Segundo o magistrado, a adoção da teoria da responsabilização objetiva, no caso, é inteiramente pertinente, pois advém do dever de assumir o risco por eventuais infortúnios sofridos pelo empregado ao submetê-lo ao trabalho durante a pandemia do coronavírus. Na visão do juiz, o motorista ficou suscetível à contaminação nas instalações sanitárias, muitas vezes precárias, existentes nos pontos de parada, nos pátios de carregamento dos colaboradores e clientes e, ainda, na sede ou filiais da empresa.

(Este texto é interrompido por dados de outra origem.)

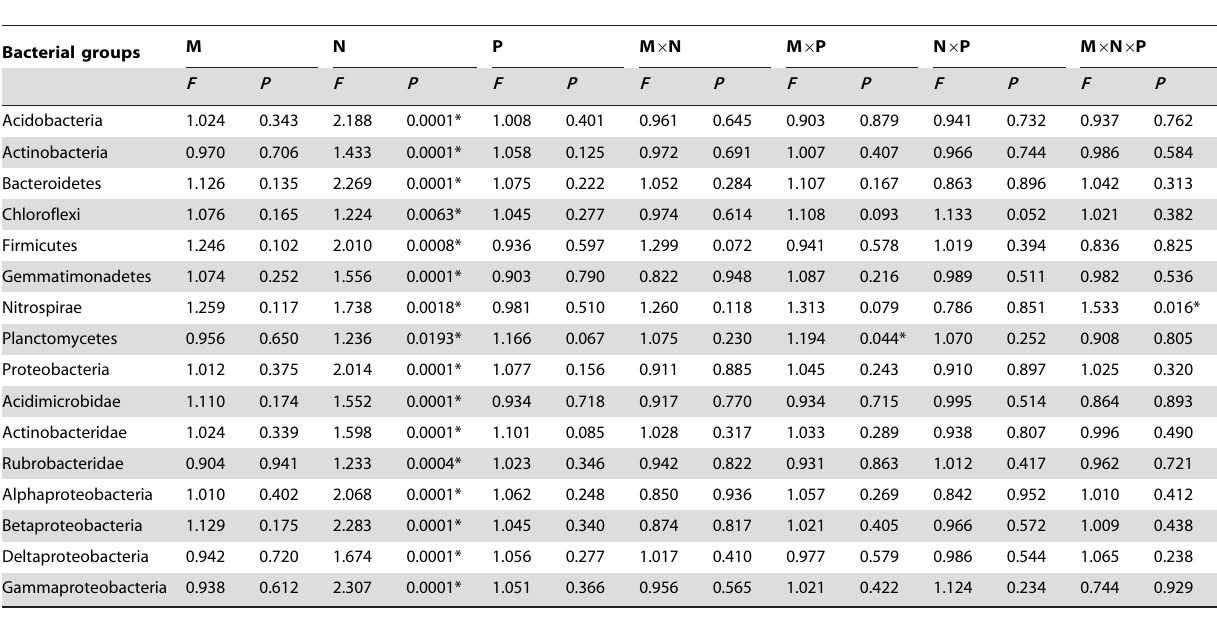
Table 1. The effects of mowing (M), nitrogen addition (N), phosphorus addition (P) and their combination on the composition of the 16 dominant bacterial phyla/classes revealed by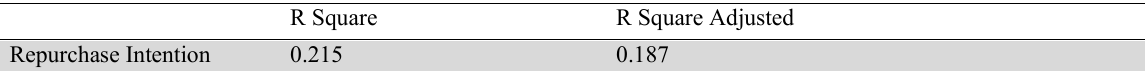
R Square Value R Square R Square Adjusted Repurchase Intention 0.215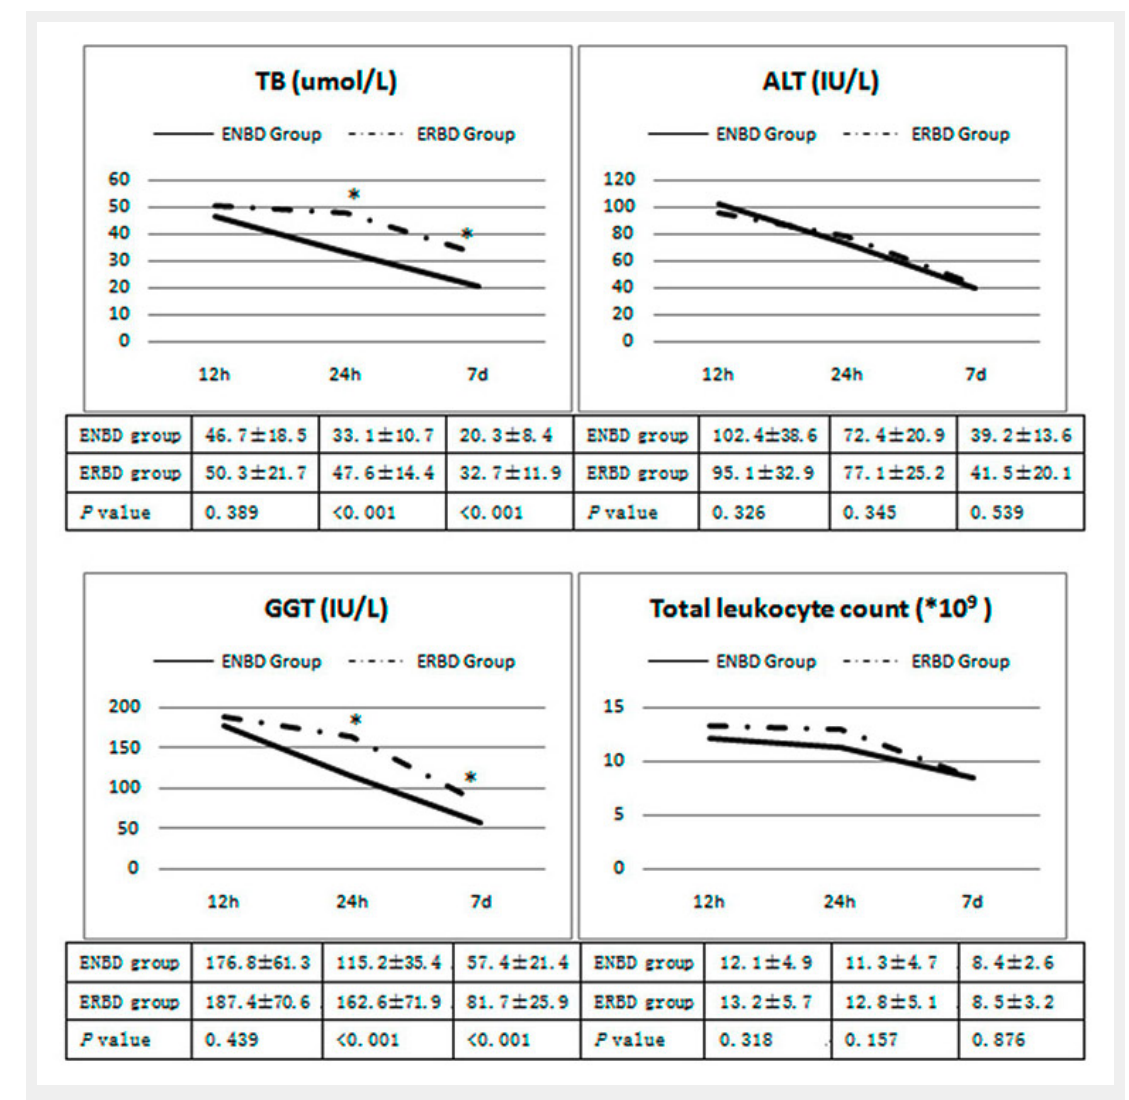
Figure 2 Total bilirubin (TB), alanine aminotransferase (ALT) and gamma-glutamyl transferase (GGT) concentrations and total leucocyte count 12 hours, 24 hours and 7 days after endoscopic retrograde cholangiopancreatography in the endoscopic nasobiliary drainage (ENBD) and endoscopic retrobiliary drainage (ERBD) groups. * p <0.05 vs ENBD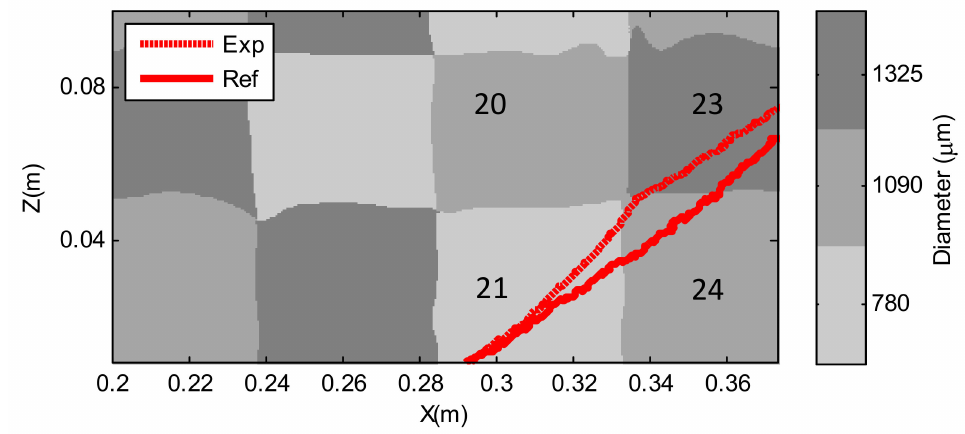
Figure 8. Blocked-1 50% saltwater concentration isolines with labelled permeability zones of interest near the saltwater boundary.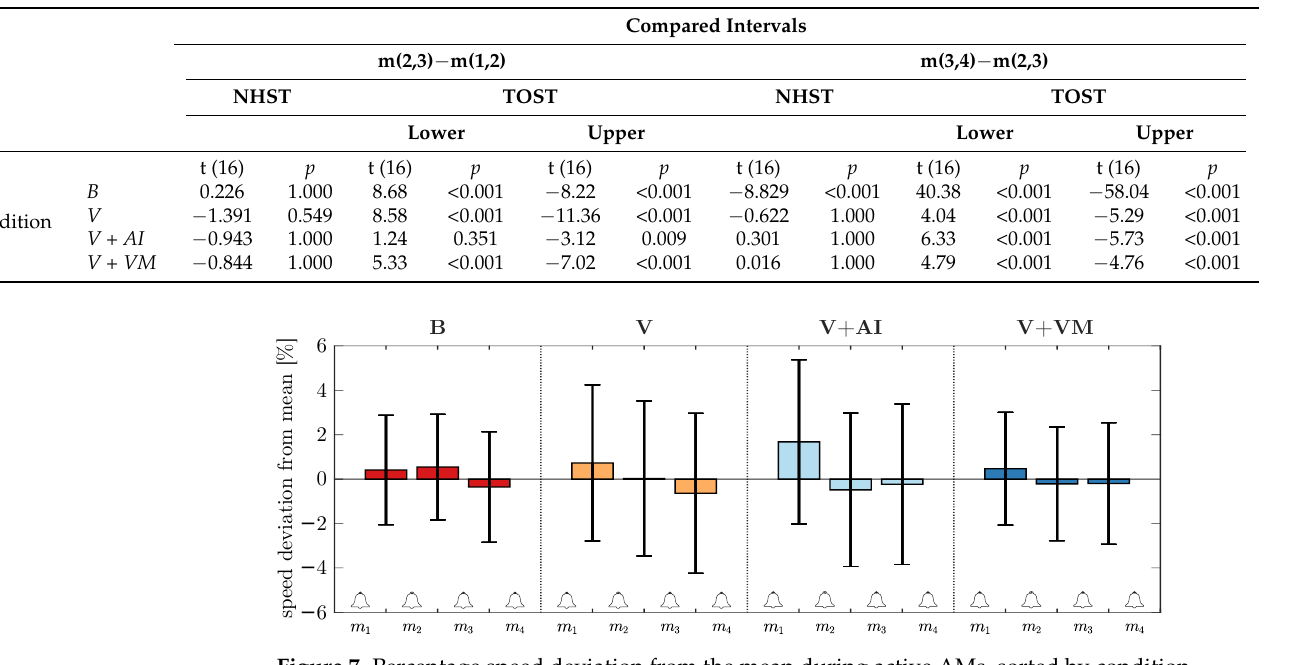
Table 3. Test statistics for the paired TOST equivalence test on cycling speed. NHST: Null hypothesis testing; TOST: two one-sided tests.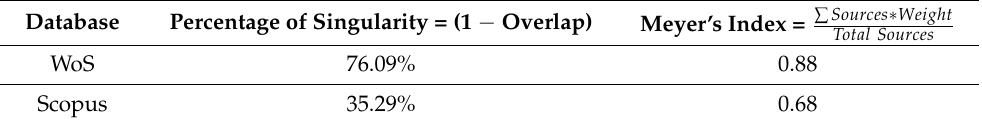
Table 2. Single articles of WoS and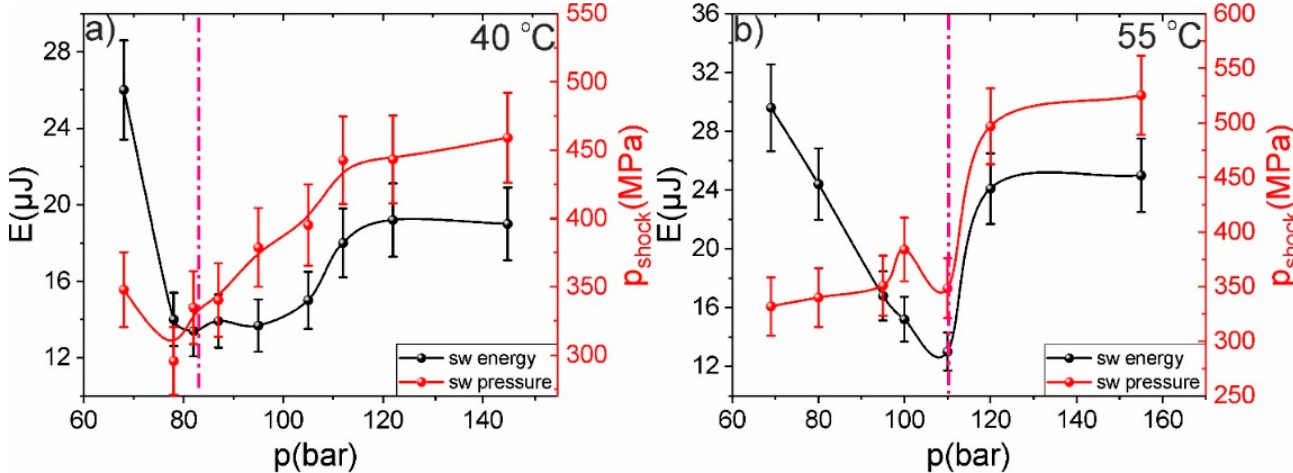
Figure 4. ( a , b ) Dependence of the shock wave energy (black line) and shock wave pressure (red bar) on the pressure inside the supercritical cell for different temperatures. Dash–dot line indicates the Widom line (the minimum sound speed).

Prova testemunhal revelou, ainda, que o caminhão poderia ser conduzido por terceiros, que assumiam, como manobristas, a direção nos pátios de carga e descarga. Situação que, segundo o juiz, aumenta o grau de exposição, sobretudo porque não consta nos autos demonstração de que as medidas profiláticas e de sanitização da cabine eram levadas a efeito todas as vezes que a alternância acontecia.
Além disso, o magistrado reforçou que não foi apontada a quantidade fornecida do álcool em gel e de máscara, “não sendo possível confirmar se era suficiente para uso diário e regular durante os trajetos percorridos”, frisou o julgador. Ele lembrou, ainda, que não foram apresentados também comprovantes de participação da vítima e seus colegas em cursos lecionados periodicamente sobre as medidas de prevenção.
Para o juiz, é irrefutável que o motorista falecido, em razão da função e da época em que desenvolveu as atividades, estava exposto a perigo maior do que aquele comum aos demais empregados, “não sendo proporcional, nesta mesma medida, promover tratamento igual ao que conferido a estes quando da imputação da responsabilidade civil”.
Na visão do juiz, não se nega que a culpa exclusiva da vítima seria fator de causa excludente do nexo de causalidade. “Entretanto, no caso examinado, não há elementos que possam incutir na conclusão de que ela teria se verificado da maneira alegada pela empresa, por inobservância contundente de regras e orientações sanitárias, valendo registrar que o ônus na comprovação competia à reclamada e deste encargo não se desvencilhou”, frisou.